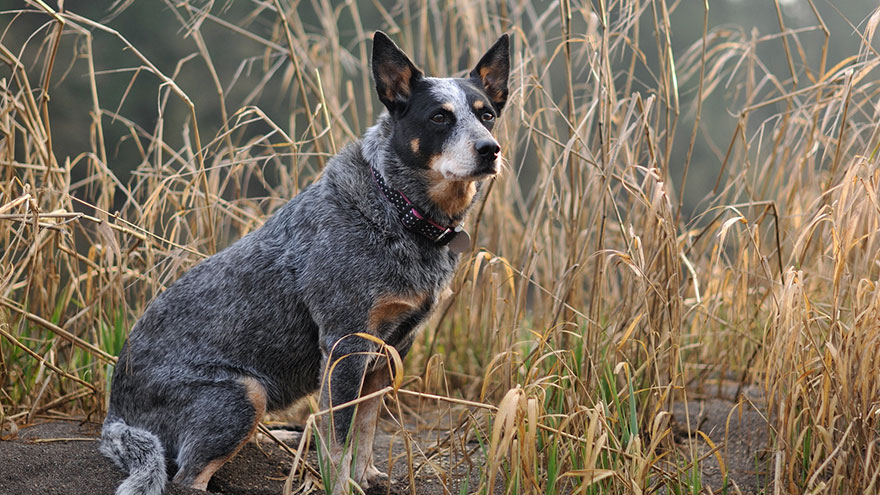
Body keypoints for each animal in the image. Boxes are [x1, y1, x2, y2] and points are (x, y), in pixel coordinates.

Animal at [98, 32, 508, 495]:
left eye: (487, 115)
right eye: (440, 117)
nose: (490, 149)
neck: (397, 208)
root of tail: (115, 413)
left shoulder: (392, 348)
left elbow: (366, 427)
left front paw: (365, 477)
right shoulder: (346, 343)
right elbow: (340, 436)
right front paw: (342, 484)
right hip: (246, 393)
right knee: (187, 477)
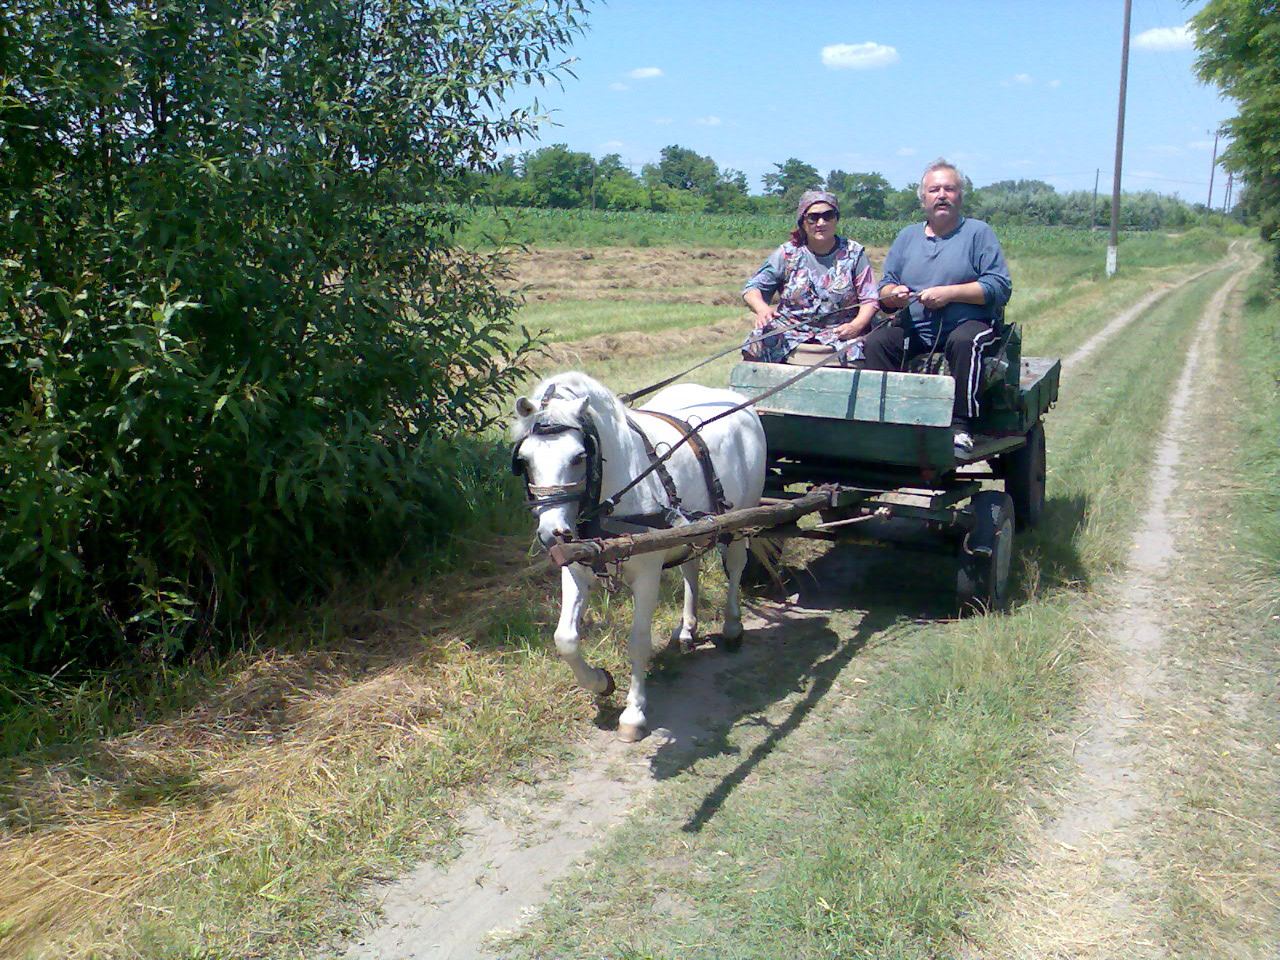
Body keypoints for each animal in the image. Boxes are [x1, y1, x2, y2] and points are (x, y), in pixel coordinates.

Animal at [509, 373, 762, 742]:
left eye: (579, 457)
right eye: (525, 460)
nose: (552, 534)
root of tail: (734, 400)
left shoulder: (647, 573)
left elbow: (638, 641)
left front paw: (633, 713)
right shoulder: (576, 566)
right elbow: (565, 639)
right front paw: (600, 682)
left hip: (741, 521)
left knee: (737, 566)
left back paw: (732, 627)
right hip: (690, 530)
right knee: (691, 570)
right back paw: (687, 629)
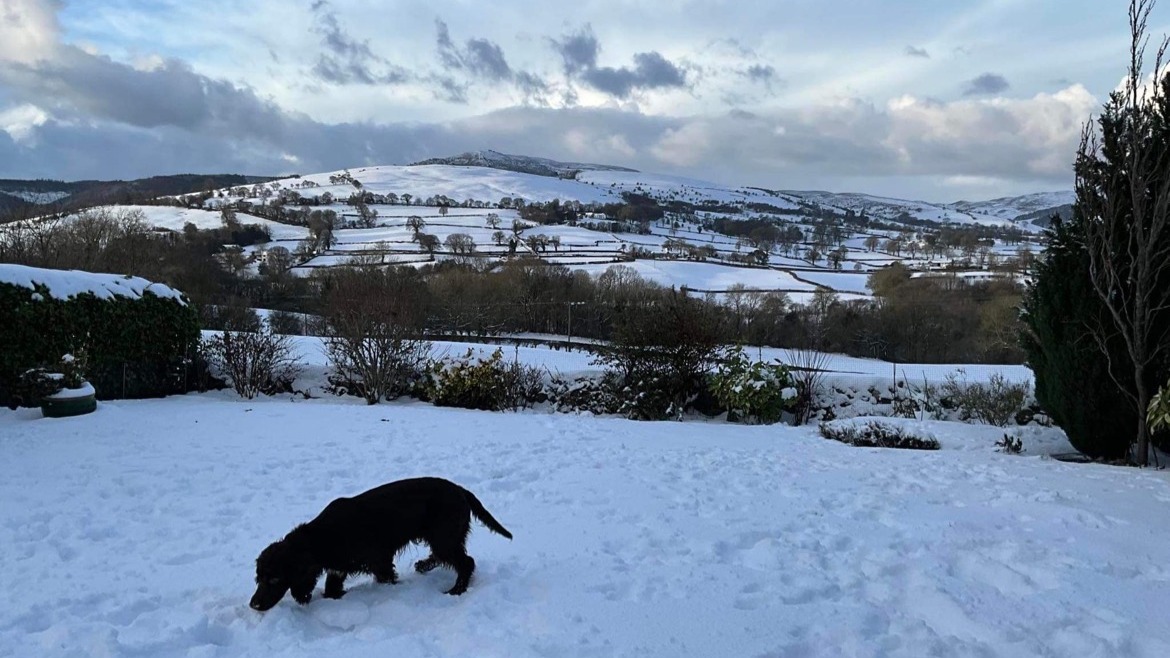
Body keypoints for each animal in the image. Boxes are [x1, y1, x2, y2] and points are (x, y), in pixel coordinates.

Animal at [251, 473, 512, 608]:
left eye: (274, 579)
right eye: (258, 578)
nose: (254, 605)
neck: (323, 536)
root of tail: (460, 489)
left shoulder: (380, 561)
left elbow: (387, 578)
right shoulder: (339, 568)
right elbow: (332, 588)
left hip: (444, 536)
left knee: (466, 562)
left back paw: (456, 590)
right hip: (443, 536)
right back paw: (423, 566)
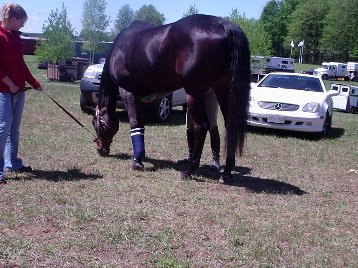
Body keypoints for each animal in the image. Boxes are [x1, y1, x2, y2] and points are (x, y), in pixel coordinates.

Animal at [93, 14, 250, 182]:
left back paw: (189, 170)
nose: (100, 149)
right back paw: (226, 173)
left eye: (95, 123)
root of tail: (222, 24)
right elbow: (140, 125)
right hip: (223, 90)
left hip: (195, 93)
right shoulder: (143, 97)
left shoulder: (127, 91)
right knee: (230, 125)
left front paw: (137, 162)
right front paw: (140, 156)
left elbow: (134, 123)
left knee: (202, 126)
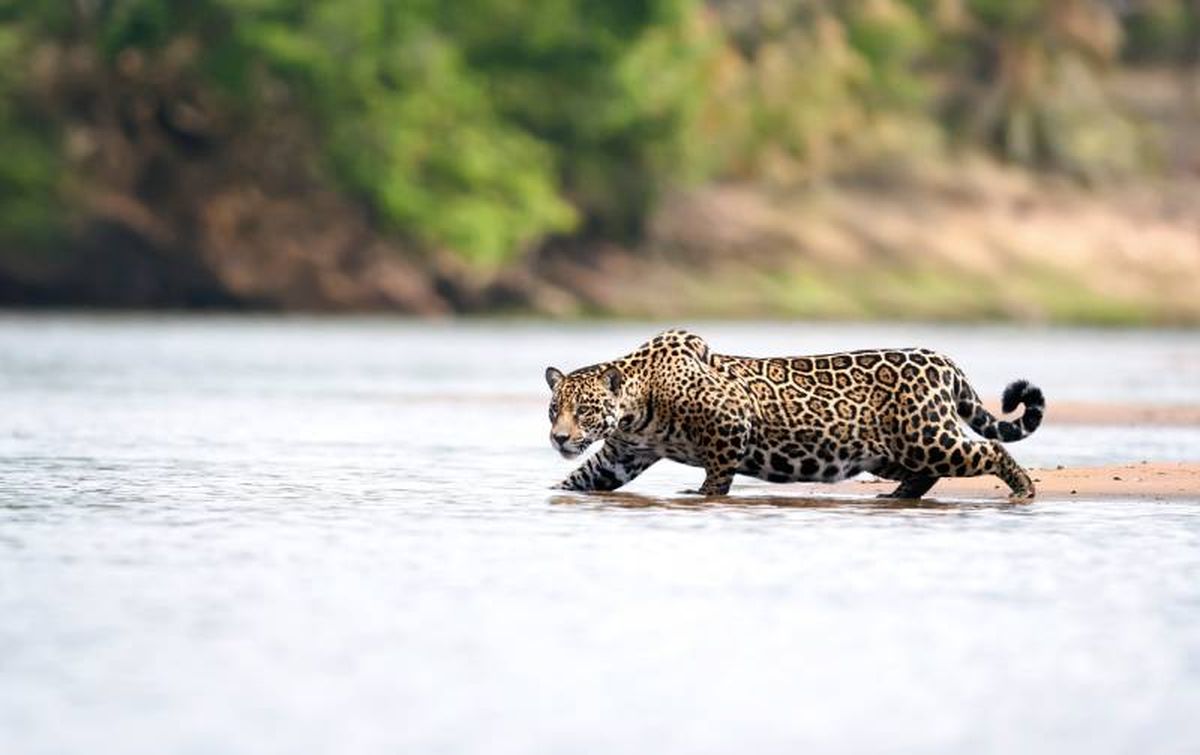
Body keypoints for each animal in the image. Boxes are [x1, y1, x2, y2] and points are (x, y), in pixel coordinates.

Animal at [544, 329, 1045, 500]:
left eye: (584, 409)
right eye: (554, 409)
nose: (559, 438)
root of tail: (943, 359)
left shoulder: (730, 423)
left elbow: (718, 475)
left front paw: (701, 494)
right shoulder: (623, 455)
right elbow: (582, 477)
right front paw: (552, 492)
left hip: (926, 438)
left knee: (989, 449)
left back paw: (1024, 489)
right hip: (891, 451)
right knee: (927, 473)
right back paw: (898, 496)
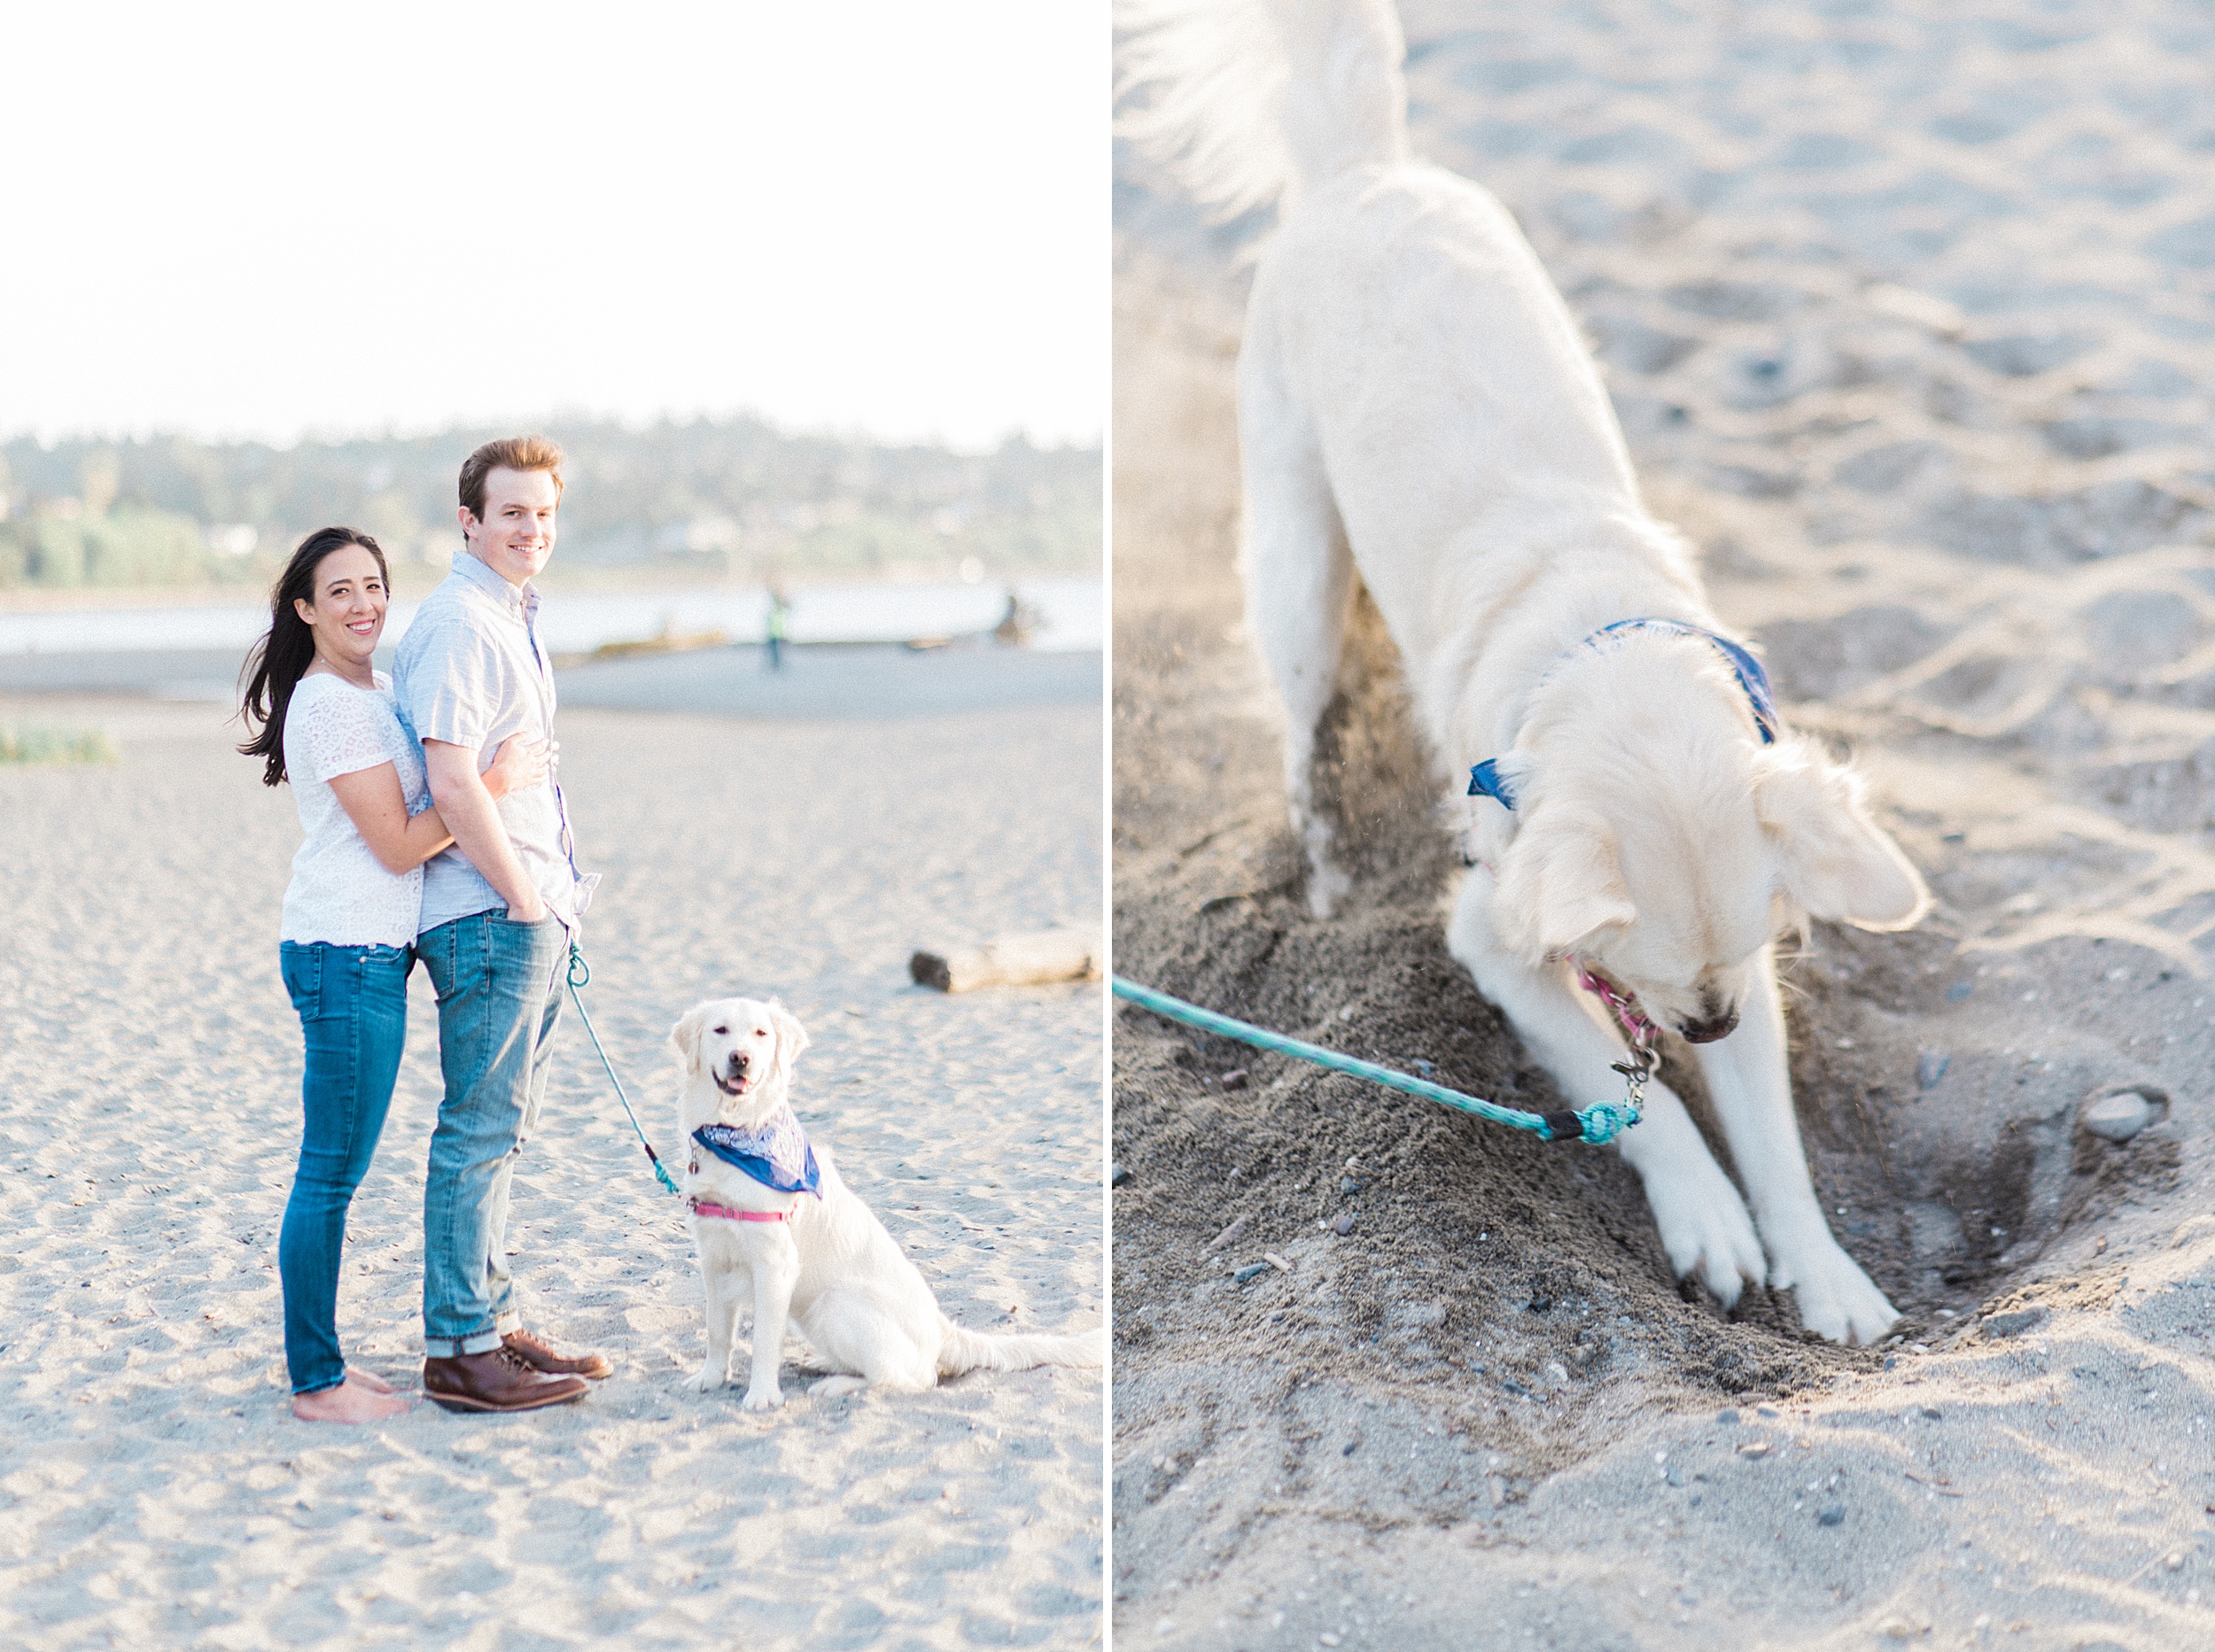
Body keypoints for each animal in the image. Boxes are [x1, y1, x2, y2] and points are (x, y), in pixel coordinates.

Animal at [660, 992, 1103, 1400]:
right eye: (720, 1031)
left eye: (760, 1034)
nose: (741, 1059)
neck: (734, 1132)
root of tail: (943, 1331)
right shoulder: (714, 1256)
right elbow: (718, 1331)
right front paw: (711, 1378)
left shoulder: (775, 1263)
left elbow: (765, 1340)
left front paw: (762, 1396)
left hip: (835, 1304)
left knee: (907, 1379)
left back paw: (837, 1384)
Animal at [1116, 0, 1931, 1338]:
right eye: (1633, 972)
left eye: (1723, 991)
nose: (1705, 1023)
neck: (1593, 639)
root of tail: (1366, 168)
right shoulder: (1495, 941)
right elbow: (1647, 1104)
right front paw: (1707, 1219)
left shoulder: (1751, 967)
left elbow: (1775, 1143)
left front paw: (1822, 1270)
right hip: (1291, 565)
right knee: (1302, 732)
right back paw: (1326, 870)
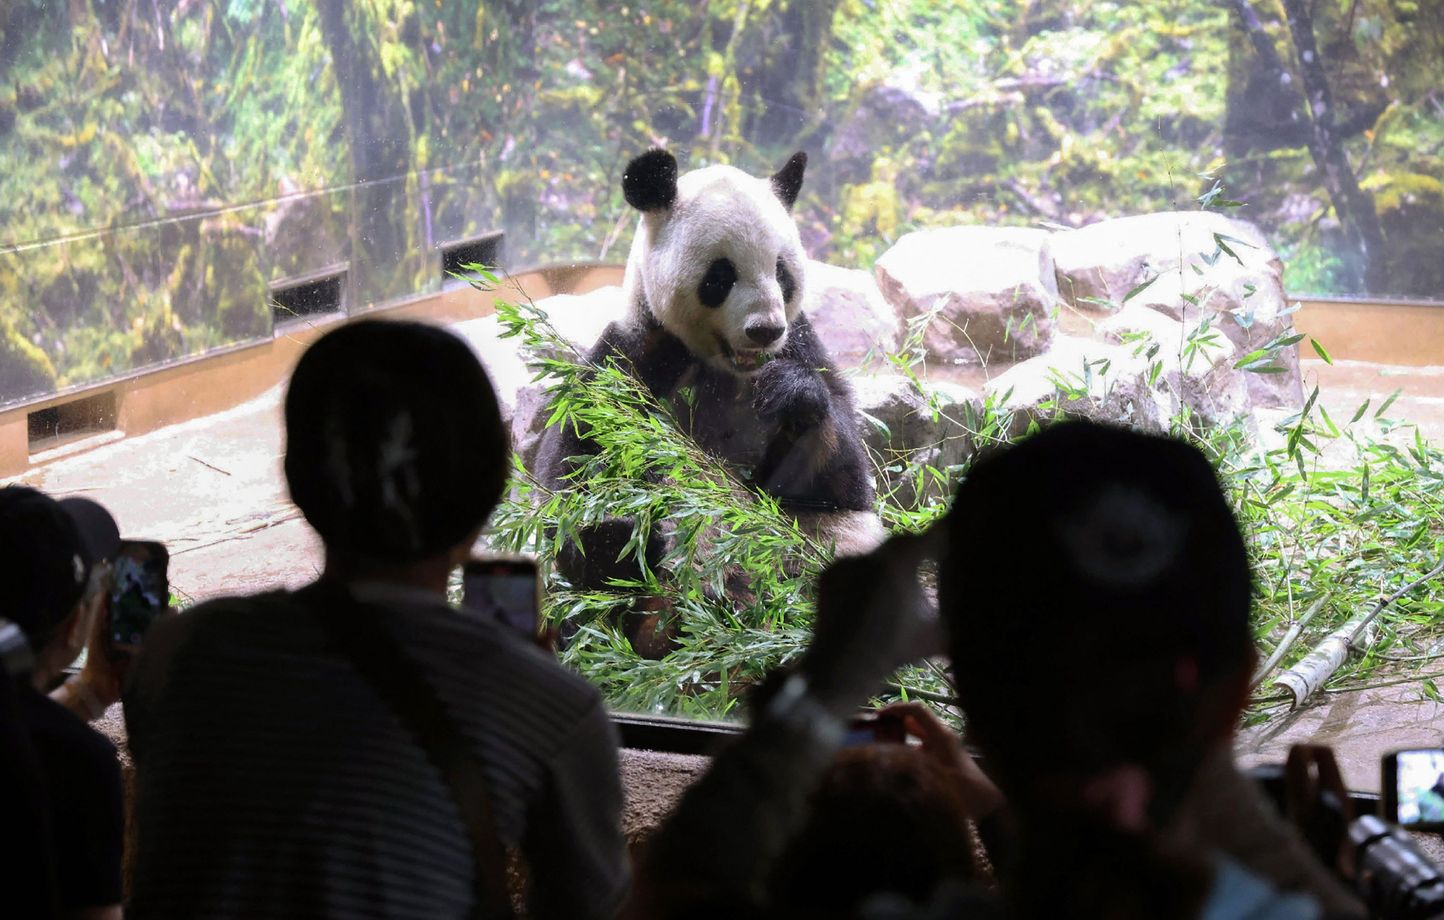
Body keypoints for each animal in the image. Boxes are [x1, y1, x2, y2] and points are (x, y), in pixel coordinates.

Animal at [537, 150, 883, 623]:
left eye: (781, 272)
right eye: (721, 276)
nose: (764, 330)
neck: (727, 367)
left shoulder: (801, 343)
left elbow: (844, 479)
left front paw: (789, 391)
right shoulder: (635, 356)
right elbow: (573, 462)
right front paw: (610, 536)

***

• **Task requirements**
What is needed is an exact retyping of the lines from the start of the data through the line with "right shoulder: (346, 343)", with both end lines kept and every picture left out.

• **Result of the exercise**
Body keypoints for each animal in the image. Boxes are [x1, y1, x2, y2] and points are (x, y), in pixel coordinates.

Animal at [98, 32, 508, 495]:
left eye: (487, 115)
right eye: (440, 117)
nose: (490, 149)
neck: (397, 208)
root of tail: (115, 413)
left shoulder: (392, 348)
left elbow: (366, 427)
left front paw: (365, 477)
right shoulder: (346, 343)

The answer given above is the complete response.